Hail Father Dagon! Hail Mother Hydra!

The 23rd of each month is a special day in my practice of Yog-Sothothery, as it is for many others in their own practices. I can't say it's a hard rule for all who would describe their practice as Yog-Sothothery. We are called to the Old Ones in different ways, and for different reasons. The choice of the 23rd day of the month wasn't a choice I personally made, though, and there are reasons the number is important to others, not just myself.

Oh, but I probably would have chosen it if it had been up to me! It was something that drew me in. My favorite number! There are stories about that, and jokes about 5 and 23 being the same number, but I'll save those for other times. The number wasn't my choice, but it did already have personal meaning for me. I find that happens often in my practice of Yog-Sothothery. Things line up in a way that shows how unconnected they seemed before to be an illusion.

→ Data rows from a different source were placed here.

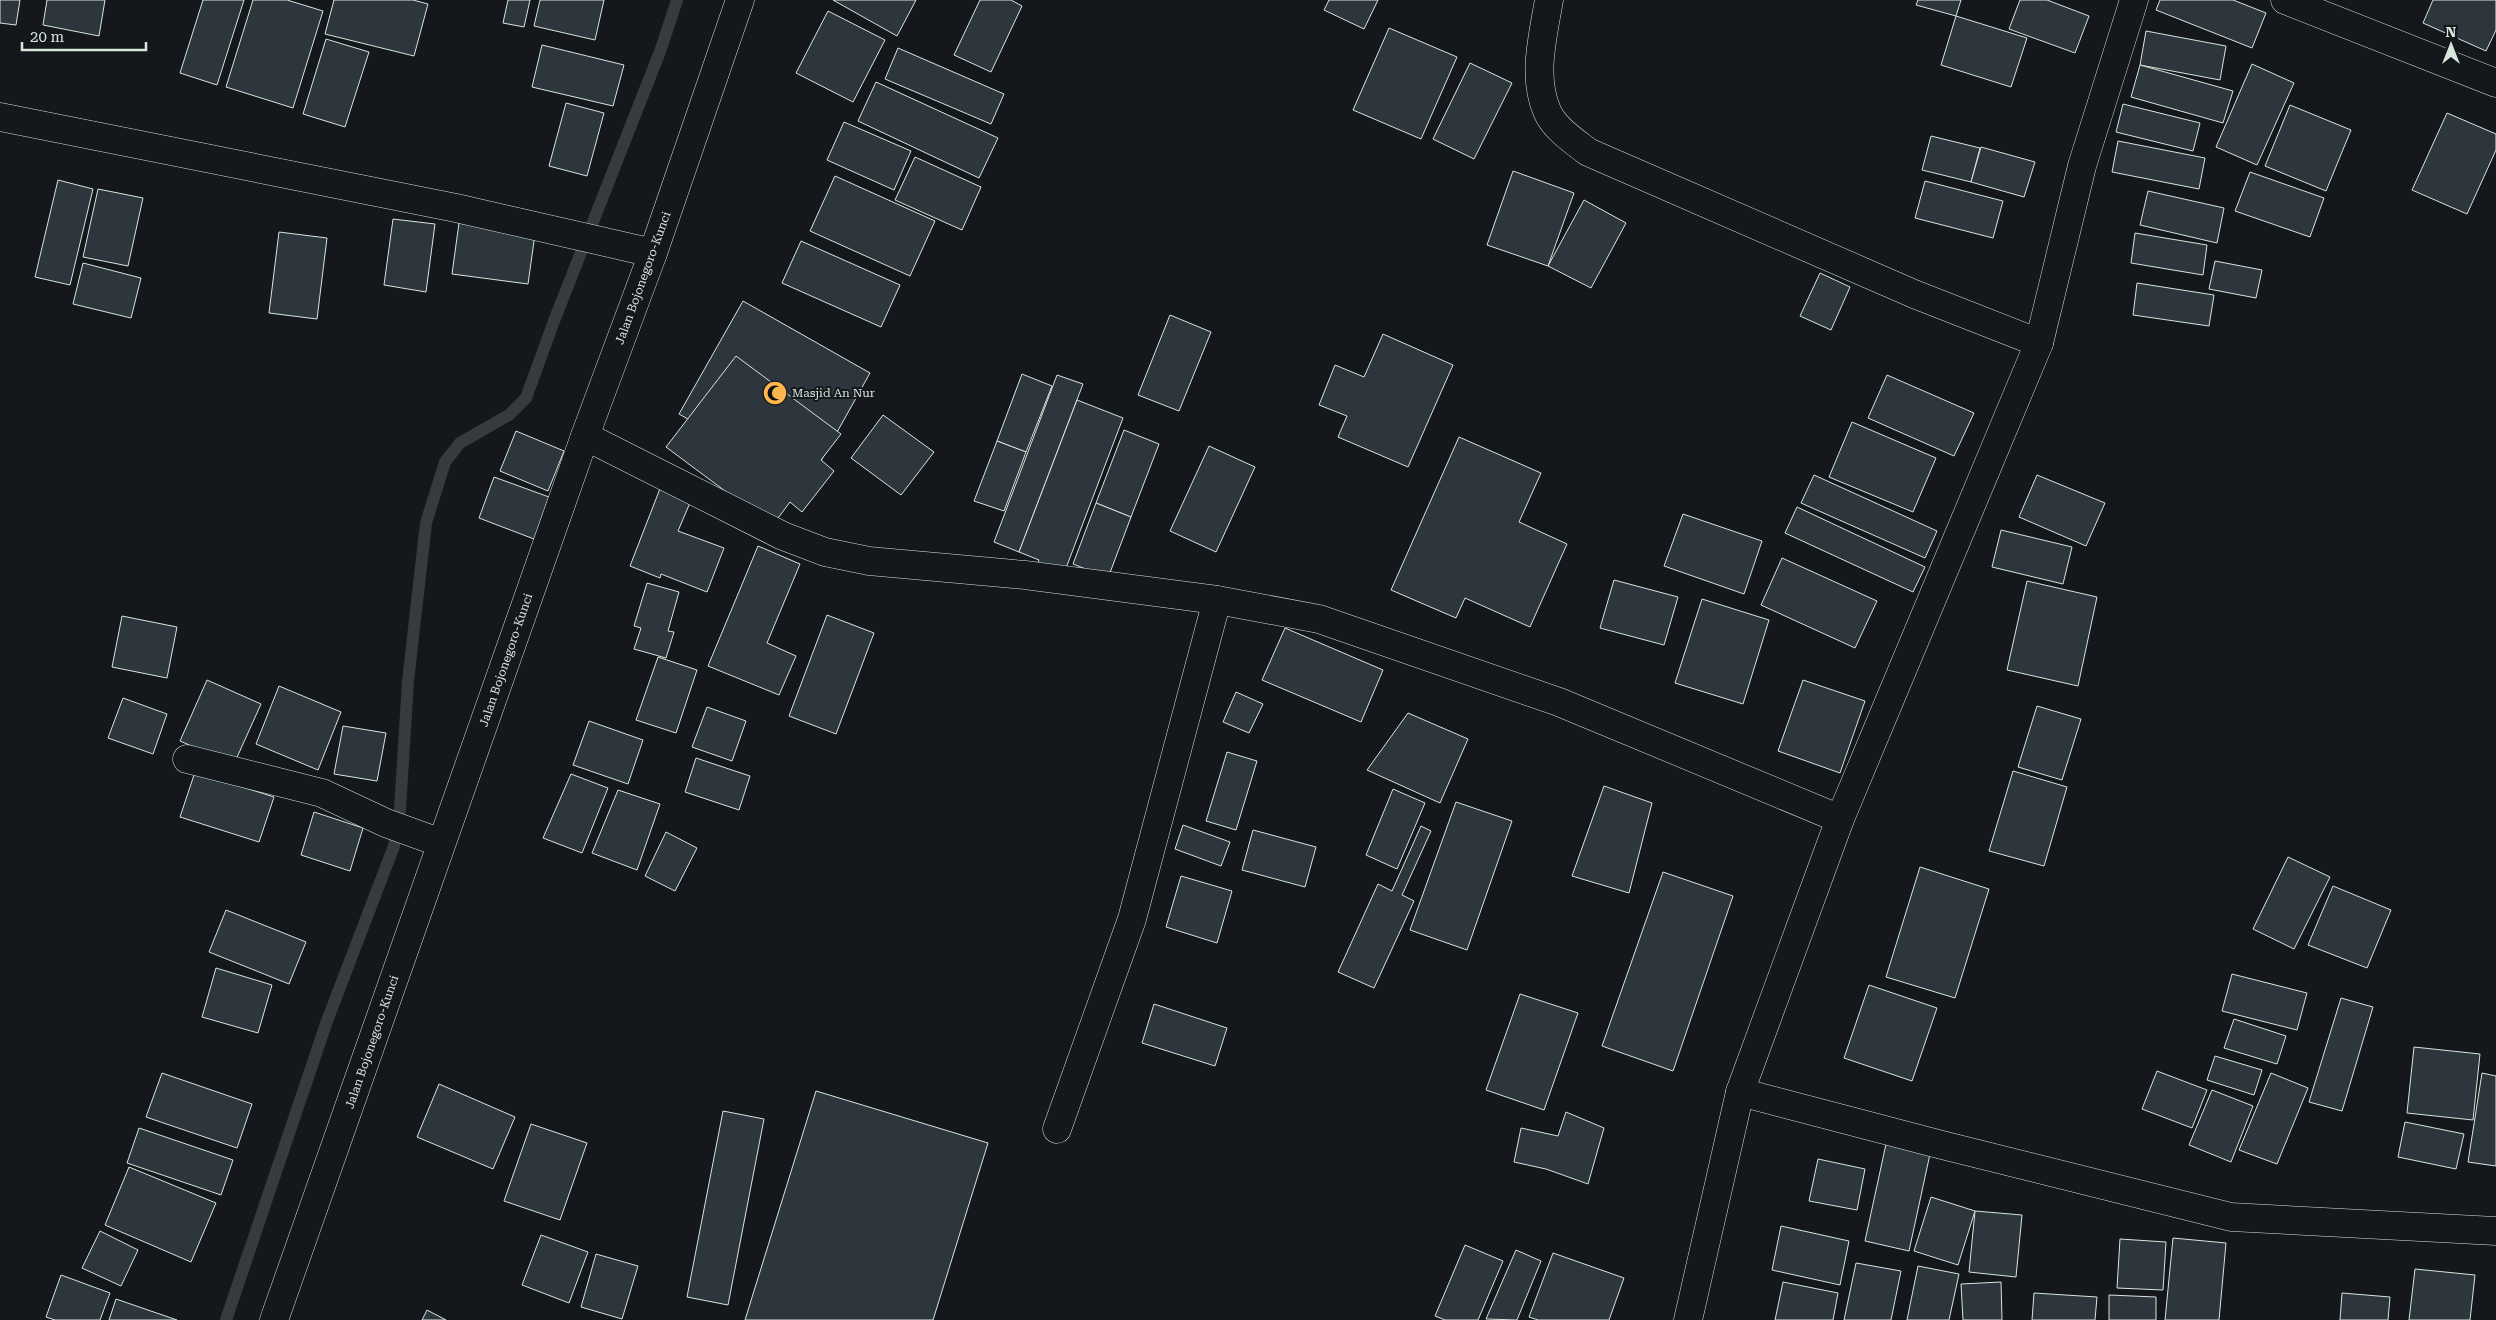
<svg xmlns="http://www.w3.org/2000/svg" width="2496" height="1320" font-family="'Roboto Serif',serif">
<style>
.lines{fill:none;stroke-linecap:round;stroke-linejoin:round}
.stream{stroke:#363b3e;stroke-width:12}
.building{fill:#2c363c;stroke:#d8e6dc}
.minor-casing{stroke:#d8e6dc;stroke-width:29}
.major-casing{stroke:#d8e6dc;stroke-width:29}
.minor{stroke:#14181c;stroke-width:28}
.major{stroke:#14181c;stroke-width:28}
.labels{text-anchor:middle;stroke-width:4;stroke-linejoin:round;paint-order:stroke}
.street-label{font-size:12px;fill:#d8e6dc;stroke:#14181c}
.poi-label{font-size:12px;fill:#d8e6dc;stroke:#14181c;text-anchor:start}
</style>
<rect width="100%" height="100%" fill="#14181c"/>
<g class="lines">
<polyline class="stream" points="226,1320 327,1021 394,846 400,809 408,681 426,523 445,462 460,443 509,415 526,398 554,321 661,49 677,0"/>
</g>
<g class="building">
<polygon points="0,0 20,0 16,25 0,23"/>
<polygon points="47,0 105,0 99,36 43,25"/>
<polygon points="203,0 244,0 217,85 180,73"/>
<polygon points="253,0 287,0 323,11 293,108 226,87"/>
<polygon points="334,0 413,0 428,4 414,56 325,34"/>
<polygon points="508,0 530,0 524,27 503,23"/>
<polygon points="540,0 604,0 595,40 534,26"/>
<polygon points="833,0 916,0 897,36"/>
<polygon points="980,0 1011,0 1022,6 991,72 954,55"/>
<polygon points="1329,0 1378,0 1364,29 1324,10"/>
<polygon points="1918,0 1961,0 1956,16 1916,5"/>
<polygon points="2020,0 2047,0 2089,16 2075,53 2009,29"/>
<polygon points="2160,0 2233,0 2266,13 2252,48 2156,10"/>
<polygon points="2433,0 2496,0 2496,30 2486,51 2423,23"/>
<polygon points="828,11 885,40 853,102 796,73"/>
<polygon points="1956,16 2027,38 2011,87 1941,65"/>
<polygon points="1389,28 1457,57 1421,139 1353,110"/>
<polygon points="2146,31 2226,46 2220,80 2140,65"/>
<polygon points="326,39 369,52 345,127 303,114"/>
<polygon points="542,45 624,65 613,106 532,87"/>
<polygon points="898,48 1004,94 991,124 885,79"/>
<polygon points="1470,63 1512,83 1474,159 1433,139"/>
<polygon points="2252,64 2294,83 2257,165 2216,147"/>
<polygon points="2140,65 2233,91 2223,123 2131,97"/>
<polygon points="876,82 998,138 979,178 858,121"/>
<polygon points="566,103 604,113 587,176 549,166"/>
<polygon points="2123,104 2200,123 2193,151 2116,132"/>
<polygon points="2290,105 2351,130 2326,191 2265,166"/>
<polygon points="2447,113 2496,134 2496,150 2467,214 2412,190"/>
<polygon points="844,122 911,151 894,190 827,160"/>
<polygon points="1931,136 1980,148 1971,182 1922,170"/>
<polygon points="2118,141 2205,158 2199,189 2112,172"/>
<polygon points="1981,147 2035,162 2024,197 1971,182"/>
<polygon points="915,157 981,187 962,230 895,200"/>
<polygon points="1513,171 1574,193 1548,266 1487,245"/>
<polygon points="2250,172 2324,198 2310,237 2235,211"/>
<polygon points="835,176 935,221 910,276 810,231"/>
<polygon points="58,180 93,189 70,285 35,277"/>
<polygon points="1925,181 2003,201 1993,238 1915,218"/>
<polygon points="98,189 143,198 128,266 83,257"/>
<polygon points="2148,191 2224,208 2217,243 2140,225"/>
<polygon points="1584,200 1626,223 1591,288 1548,266"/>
<polygon points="393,219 435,224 426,292 384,285"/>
<polygon points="459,223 535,234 528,284 452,274"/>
<polygon points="279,232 327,238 317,319 269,313"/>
<polygon points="2135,233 2207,245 2203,275 2131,263"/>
<polygon points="801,241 900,285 881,327 782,283"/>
<polygon points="2215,261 2262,270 2256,298 2209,289"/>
<polygon points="83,263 141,278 131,318 73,304"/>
<polygon points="1820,273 1850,287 1831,330 1800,316"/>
<polygon points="2137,283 2214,295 2209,326 2133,315"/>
<polygon points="743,301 870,373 807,486 679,414"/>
<polygon points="1170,315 1211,332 1179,411 1138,395"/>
<polygon points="1383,334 1453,365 1408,467 1338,437 1347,416 1319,405 1335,365 1364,377"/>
<polygon points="736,356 841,434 821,460 834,471 802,512 790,502 772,526 666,447"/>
<polygon points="1022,374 1052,386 1026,452 997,441"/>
<polygon points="1057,375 1083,384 1019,552 994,542"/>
<polygon points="1887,375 1974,413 1954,456 1868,418"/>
<polygon points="1077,400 1123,418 1063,576 1036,567 1039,560 1019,552"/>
<polygon points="883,415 934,452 901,495 851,458"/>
<polygon points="1852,422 1936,458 1913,512 1829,477"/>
<polygon points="1124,430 1159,444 1131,517 1096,503"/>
<polygon points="516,431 564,451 548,491 500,471"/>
<polygon points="1459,437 1541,473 1519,522 1567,544 1530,627 1465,598 1456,618 1391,590"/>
<polygon points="997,441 1026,452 1004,511 974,501"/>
<polygon points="1209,446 1255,467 1216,552 1170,531"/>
<polygon points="1814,475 1937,531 1925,558 1801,503"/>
<polygon points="2037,475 2105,503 2086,546 2019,517"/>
<polygon points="494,477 549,497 534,539 479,518"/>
<polygon points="661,486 692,498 678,531 724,548 707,592 661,574 660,578 630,566"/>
<polygon points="1096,503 1131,517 1108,578 1073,564"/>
<polygon points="1797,507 1925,567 1913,592 1785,533"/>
<polygon points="1683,514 1762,541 1744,594 1664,566"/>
<polygon points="2001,530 2072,547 2063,584 1992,567"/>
<polygon points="758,546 800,564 767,643 796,656 779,695 708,666"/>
<polygon points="1782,558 1877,601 1855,648 1761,605"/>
<polygon points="1614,580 1678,597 1664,645 1600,628"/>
<polygon points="2027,581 2097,597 2078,686 2007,670"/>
<polygon points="647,583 679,592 668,631 674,632 666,658 634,649 641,628 634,626"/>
<polygon points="1702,599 1769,620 1743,704 1675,683"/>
<polygon points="827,615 874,633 836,734 789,716"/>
<polygon points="122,616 177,627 167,678 112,667"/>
<polygon points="1285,628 1383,670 1361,722 1262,680"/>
<polygon points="658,657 697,670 676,733 636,720"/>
<polygon points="207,680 261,704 234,764 180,741"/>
<polygon points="1803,680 1865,701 1840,773 1778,751"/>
<polygon points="279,686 341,712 318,770 256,744"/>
<polygon points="1236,692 1263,704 1249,733 1223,722"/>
<polygon points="123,698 167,714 153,754 108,738"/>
<polygon points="2037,706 2081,719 2062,780 2018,767"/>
<polygon points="707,707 746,721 732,761 692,747"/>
<polygon points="1408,713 1468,739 1440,803 1367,770"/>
<polygon points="589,721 643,740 628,784 573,765"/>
<polygon points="343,726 386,733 377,781 334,774"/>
<polygon points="1227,752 1257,761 1236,830 1206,821"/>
<polygon points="696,758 750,776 739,810 685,792"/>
<polygon points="2013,771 2067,787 2044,866 1989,851"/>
<polygon points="195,772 274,797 259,842 180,817"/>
<polygon points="571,774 608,788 582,853 543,838"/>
<polygon points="1604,786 1652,803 1629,893 1572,876"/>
<polygon points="1393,789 1425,803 1397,869 1366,855"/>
<polygon points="618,790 660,804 637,870 592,853"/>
<polygon points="1456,802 1512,821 1467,950 1410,930"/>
<polygon points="314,812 363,828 350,871 301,855"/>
<polygon points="1183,825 1230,842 1221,866 1175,849"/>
<polygon points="1421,826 1431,831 1402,895 1414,901 1374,988 1338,972 1378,884 1392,891"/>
<polygon points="1253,830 1316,847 1305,887 1242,870"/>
<polygon points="666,832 697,848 675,891 645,876"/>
<polygon points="2288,857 2330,877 2294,949 2253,929"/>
<polygon points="1920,867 1989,889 1955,998 1886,977"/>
<polygon points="1663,872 1733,896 1673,1071 1602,1046"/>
<polygon points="1181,876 1232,891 1217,943 1166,927"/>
<polygon points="2333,886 2391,910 2367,968 2308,945"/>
<polygon points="226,910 306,942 289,984 209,952"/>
<polygon points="216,968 272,985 258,1033 202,1017"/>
<polygon points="2232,974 2307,993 2297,1030 2222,1011"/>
<polygon points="1869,985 1937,1008 1912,1081 1844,1058"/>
<polygon points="1520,994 1578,1013 1544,1110 1486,1090"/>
<polygon points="2341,998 2373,1007 2342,1111 2309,1102"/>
<polygon points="1154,1004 1227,1028 1215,1066 1142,1043"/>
<polygon points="2234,1019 2286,1036 2277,1064 2224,1048"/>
<polygon points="2414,1047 2480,1054 2473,1120 2407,1113"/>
<polygon points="2215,1056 2262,1070 2254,1095 2207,1080"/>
<polygon points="2157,1071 2207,1090 2192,1128 2142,1109"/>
<polygon points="162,1073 252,1104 237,1148 146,1117"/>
<polygon points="2271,1073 2308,1088 2277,1164 2239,1150"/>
<polygon points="2482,1073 2496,1076 2496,1166 2468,1162"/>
<polygon points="439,1084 515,1117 493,1169 417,1137"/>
<polygon points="2212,1090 2253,1106 2231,1162 2189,1145"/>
<polygon points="816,1091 988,1143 933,1320 745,1320"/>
<polygon points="723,1111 764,1119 728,1305 687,1297"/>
<polygon points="1566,1112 1604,1128 1588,1184 1546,1169 1514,1162 1521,1128 1558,1136"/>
<polygon points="2405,1122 2464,1134 2456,1169 2398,1157"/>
<polygon points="531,1124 587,1143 560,1220 504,1201"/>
<polygon points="139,1128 233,1160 221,1195 127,1163"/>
<polygon points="1886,1144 1930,1154 1909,1251 1865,1241"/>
<polygon points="1818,1159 1865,1169 1857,1210 1809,1201"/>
<polygon points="129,1167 216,1203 191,1262 105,1225"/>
<polygon points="1931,1197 1975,1211 1958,1265 1914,1251"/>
<polygon points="1975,1211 2022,1215 2016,1277 1969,1272"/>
<polygon points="1781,1226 1849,1241 1840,1285 1772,1270"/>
<polygon points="100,1231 138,1250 121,1286 82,1268"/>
<polygon points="541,1235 588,1252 569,1303 522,1285"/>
<polygon points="2173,1238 2226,1243 2219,1320 2165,1320"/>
<polygon points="2120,1239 2166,1242 2163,1290 2117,1288"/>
<polygon points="1465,1245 1503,1261 1478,1320 1445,1320 1435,1316"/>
<polygon points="1516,1250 1541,1261 1517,1320 1486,1319"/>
<polygon points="1553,1253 1624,1278 1609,1320 1538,1320 1529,1317"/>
<polygon points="596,1254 638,1266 622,1319 581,1307"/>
<polygon points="1856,1263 1901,1271 1891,1320 1844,1320"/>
<polygon points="1918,1266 1959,1274 1949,1320 1907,1320"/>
<polygon points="2415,1269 2475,1275 2470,1320 2409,1320"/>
<polygon points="61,1275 110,1293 100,1320 55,1320 46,1317"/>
<polygon points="1783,1282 1838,1293 1833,1320 1775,1320"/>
<polygon points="2001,1282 2002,1320 1963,1320 1961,1284"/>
<polygon points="2034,1293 2097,1297 2095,1320 2032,1320"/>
<polygon points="2342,1293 2390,1297 2388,1320 2340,1320"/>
<polygon points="2109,1295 2156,1297 2156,1320 2109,1320"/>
<polygon points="116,1299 177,1320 109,1320"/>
<polygon points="427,1310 446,1320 422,1320"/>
</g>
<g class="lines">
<g class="minor-casing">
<g id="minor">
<path d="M1549 0C1543 36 1532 76 1547 111 1554 128 1574 141 1588 152L1914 294 2039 343"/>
<polyline points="2285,0 2496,83"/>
<polyline points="0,117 456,208 653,253"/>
<polyline points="585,436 783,536 825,552 869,561 1025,575 1217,600 1319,619 1559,702 1840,819 1740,1092 1688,1320"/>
<polyline points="187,759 322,793 386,823 441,843"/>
<polyline points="1840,819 2039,343 2082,166 2134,0"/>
<polyline points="1740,1092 1942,1145 2231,1217 2496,1231"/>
<polyline points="1057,1129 1132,919 1217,600"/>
</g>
</g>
<g class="major-casing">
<polyline id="major" points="274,1320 585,436 653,253 740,0"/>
</g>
<use href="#minor" class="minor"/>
<use href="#major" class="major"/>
</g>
<defs>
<g id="mosque-disc" transform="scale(1.25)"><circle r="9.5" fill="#ffb74d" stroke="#14181c"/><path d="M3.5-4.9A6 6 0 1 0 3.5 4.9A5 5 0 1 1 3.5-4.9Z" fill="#111"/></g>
</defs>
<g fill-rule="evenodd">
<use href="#mosque-disc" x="775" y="393"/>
</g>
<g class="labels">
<g class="street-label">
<text transform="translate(643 278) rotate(-70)" y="4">Jalan Bojonegoro-Kunci</text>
<text transform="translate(506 660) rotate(-71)" y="4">Jalan Bojonegoro-Kunci</text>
<text transform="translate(372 1042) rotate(-71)" y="4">Jalan Bojonegoro-Kunci</text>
</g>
<g class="poi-label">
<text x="792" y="397">Masjid An Nur</text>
</g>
</g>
<g transform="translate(2451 45)" stroke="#14181c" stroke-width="4" paint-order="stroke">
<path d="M0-4L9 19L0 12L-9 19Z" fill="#d8e6dc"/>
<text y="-8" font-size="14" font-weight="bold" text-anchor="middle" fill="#d8e6dc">N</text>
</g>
<path d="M22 42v8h124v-8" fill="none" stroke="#d8e6dc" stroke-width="2.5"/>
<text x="30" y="42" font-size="15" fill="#d8e6dc" stroke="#14181c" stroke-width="4" paint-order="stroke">20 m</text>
</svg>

There's a certain box I keep items related to my practice in, and I set items up yesterday and sat down to do some artwork. It's been a very taxing month this month. We've been joking at home about this September being six months long. I haven't been getting time for art, and that hurts me. The longer I go without being able to hold time and space for working on a project, the more restless I get and the more intense the thirst for art time becomes.

I would say I didn't work on what I wanted to, but that communicates the idea that I had something specific in mind. It's more accurate to say this wasn't the result I was expecting. But I know what it says, and I know why it was created, and this was a good way to spend the day.

I've found myself turning to using brush pens more often when I work on projects related to Cthulhu, Father Dagon and Mother Hydra, and the Lake Monster. I'm not good with brush pens. I lack experience. I love using them when I work on these projects, though, because they make me mindful of the fluidity of the ink, and the physical sensation of it all flowing. Using brushes for drawing and writing trains me to find control in cooperation with my tools, not dominance.

I've been fighting myself a lot lately. Trying to juggle too many things, frustrated with having more things thrown at me. I keep locking up and shutting down. Executive dysfunction becomes intensified and insists that everything must be the next step. That is, of course, impossible. It's like an error in programming that makes everything freeze up as I try to avoid a shutdown.

I appreciate the reminder to let the flow carry me.